The alternative

I start radiation today and I’m all up in my feelings about it. At least in part, it’s because it feels like one more assault on my body that I have to endure. It has been a long, hard year with so many assaults. It has been wearing on me for a while now.

I endured chemo and all the nasty side effects that come along with it, for five months. I used to joke about how my “reward” for enduring all of that was a double mastectomy.

And of course, the surgery had its own complications and surprises. (I really hate surprises now.) The recovery and the God-Awful Drains. I finally moved past those and now here we are: the next big phase of treatment. My final reconstruction surgeries will happen at least six months after radiation is complete. That feels a lifetime away, but I suppose so did radiation at one point.

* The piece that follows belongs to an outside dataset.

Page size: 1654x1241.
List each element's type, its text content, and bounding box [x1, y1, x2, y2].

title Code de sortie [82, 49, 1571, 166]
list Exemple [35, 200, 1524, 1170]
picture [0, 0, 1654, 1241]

There’s one thought that keeps coming back to me over and over as I think about all that has transpired over the last year: the price I have to pay to continue to live. It has felt like an incredibly high price at different points. Don’t get me wrong - it beats the alternative (as my Great Grandmother used to say) - and I’m fully willing to do it, but it’s a high price.

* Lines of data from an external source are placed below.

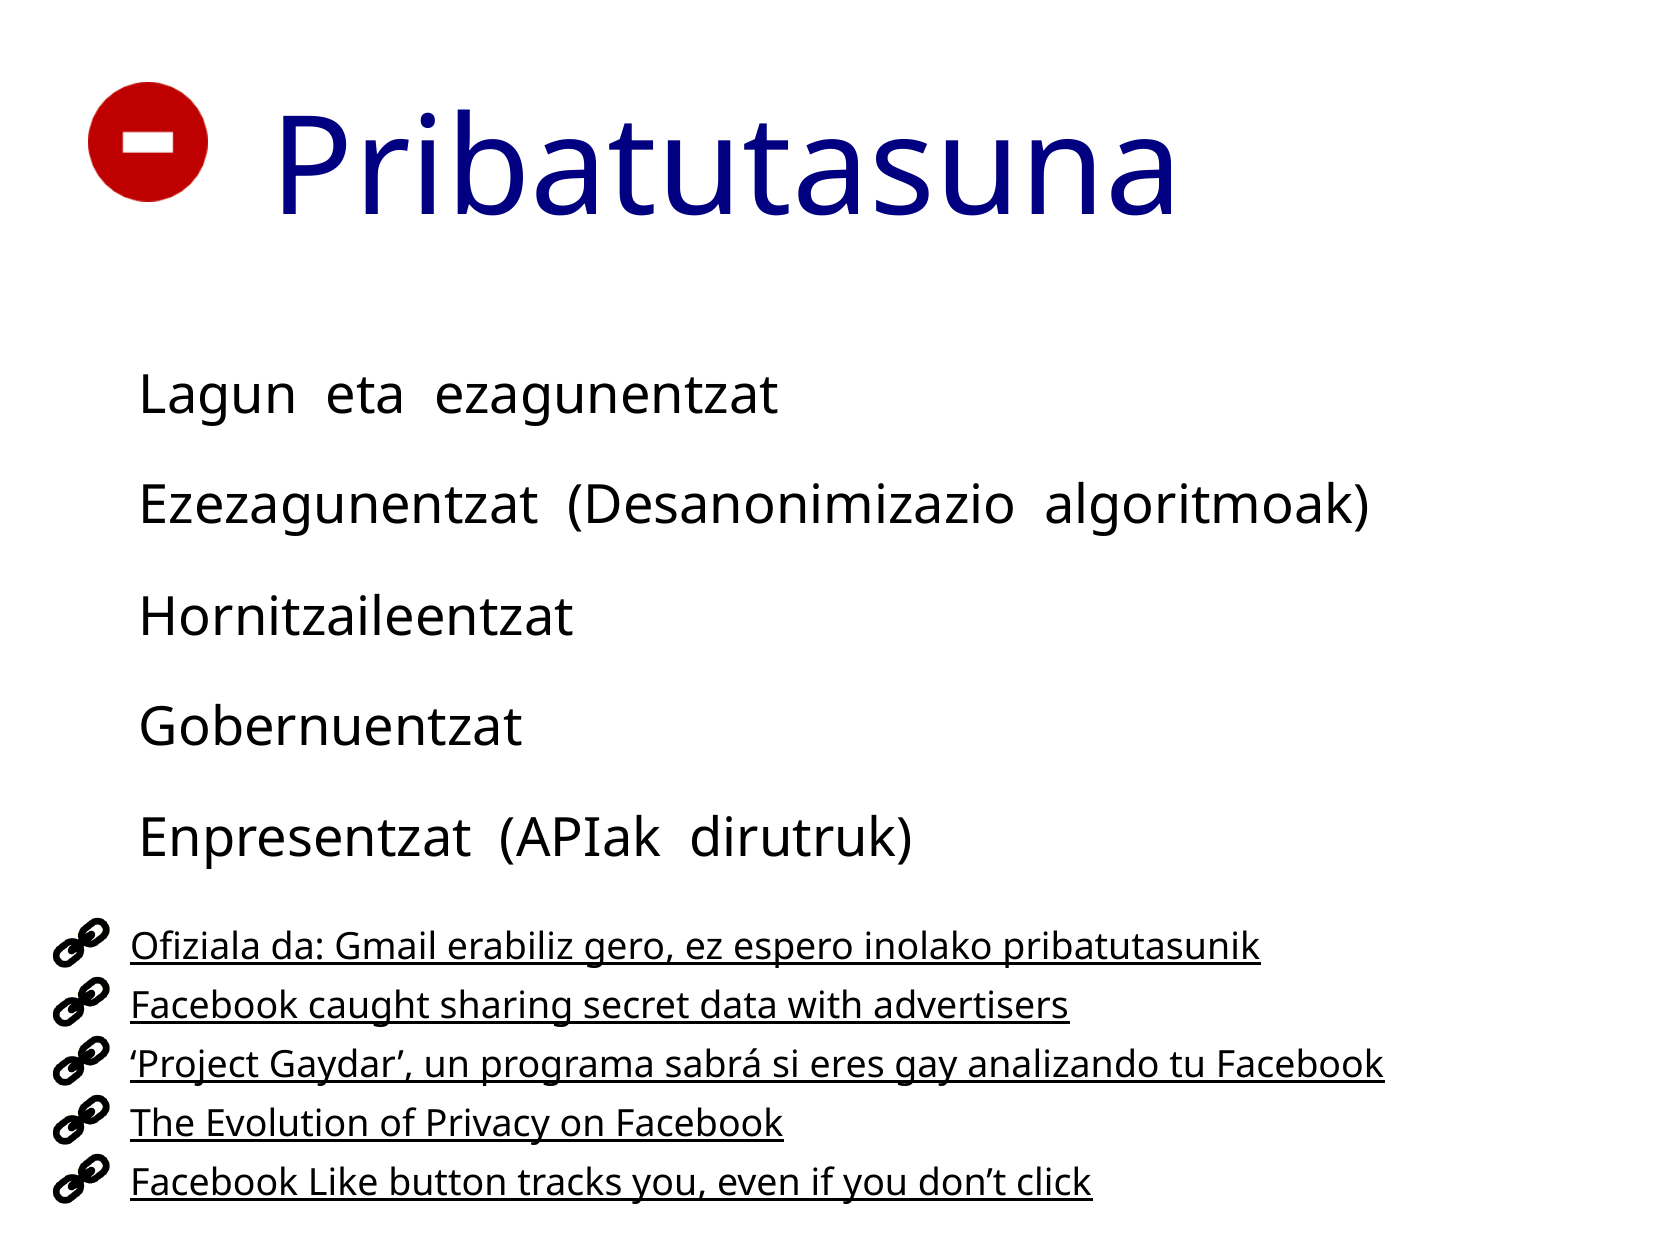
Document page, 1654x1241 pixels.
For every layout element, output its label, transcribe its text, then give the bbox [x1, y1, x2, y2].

text_box Lagun eta ezagunentzat Ezezagunentzat (Desanonimizazio algoritmoak) Hornitzaileentzat Gobernuentzat Enpresentzat (APIak dirutruk) [124, 310, 1601, 818]
picture [51, 975, 111, 1028]
text_box ‘Project Gaydar’, un programa sabrá si eres gay analizando tu Facebook [115, 1029, 1344, 1087]
picture [88, 82, 208, 202]
picture [51, 916, 111, 969]
picture [51, 1034, 111, 1087]
text_box Pribatutasuna [256, 59, 1330, 237]
text_box Ofiziala da: Gmail erabiliz gero, ez espero inolako pribatutasunik [115, 911, 1233, 969]
text_box The Evolution of Privacy on Facebook [115, 1088, 779, 1146]
text_box Facebook caught sharing secret data with advertisers [115, 970, 1048, 1028]
picture [51, 1152, 111, 1205]
text_box Facebook Like button tracks you, even if you don’t click [115, 1147, 1077, 1205]
picture [51, 1093, 111, 1146]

I’ve never had to give much thought to what I have to be willing to do in order to keep living. I’ve been incredibly fortunate. And maybe I should have thought about it. In hindsight, I definitely should have. But to me, it seems that the ultimate privilege of life is to be able to take it for granted.

I have a friend who underwent the double mastectomy months before I did. Thankfully she did not have to have chemo or radiation, so she’s moving on with her life now. It’s a different kind of transition out of the fight that I’m currently in. I’m still in the phase where I’m Googling “lung metastasis symptoms” in the middle of the night because I’ve had a cough since the smoke from the forest fires.

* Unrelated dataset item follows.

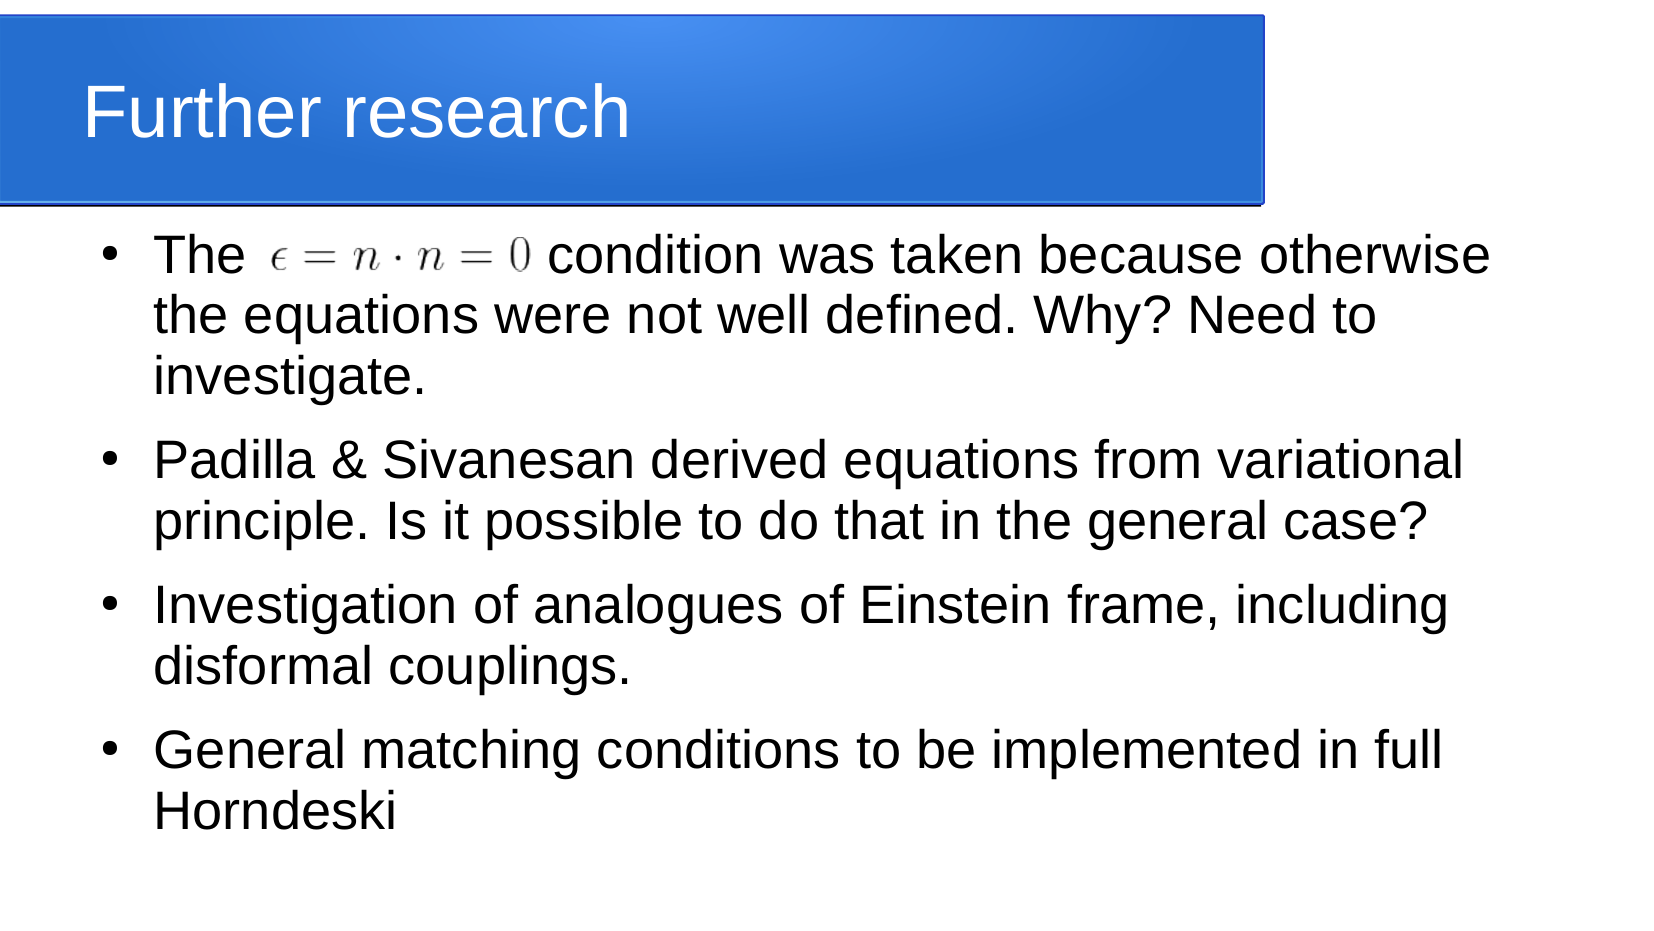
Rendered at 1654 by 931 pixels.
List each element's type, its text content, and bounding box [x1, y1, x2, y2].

title Further research [82, 35, 1235, 189]
picture [271, 237, 531, 272]
list The condition was taken because otherwise the equations were not well defined. Why? Need to investigate. Padilla & Sivanesan derived equations from variational principle. Is it possible to do that in the general case? Investigation of analogues of Einstein frame, including disformal couplings. General matching conditions to be implemented in full Horndeski [82, 224, 1571, 863]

She tells me that she has days where she doesn’t think about cancer at all. I have trouble imagining what that’s like, but I hope that those days are ahead, off in a distant future for me.

I’m grateful for modern medicine and that the prognosis for my type of cancer is so good for so many. But I also believe that years from now we’ll look back at this treatment protocol - this chemotherapy that robs you of your dignity in so many ways, this massive and disfiguring surgery, and this radiation that leaves you tired and burned - and we’ll think it was so barbaric. We’ll think of it as akin to bloodletting or using leeches. But it’s the best we have now, and for a huge percentage of people (so I’m told), it works.

“It’s a year (or more) of your life and then you move on,” they say.

And so I begin the last big phase of treatment. It’s the price to pay.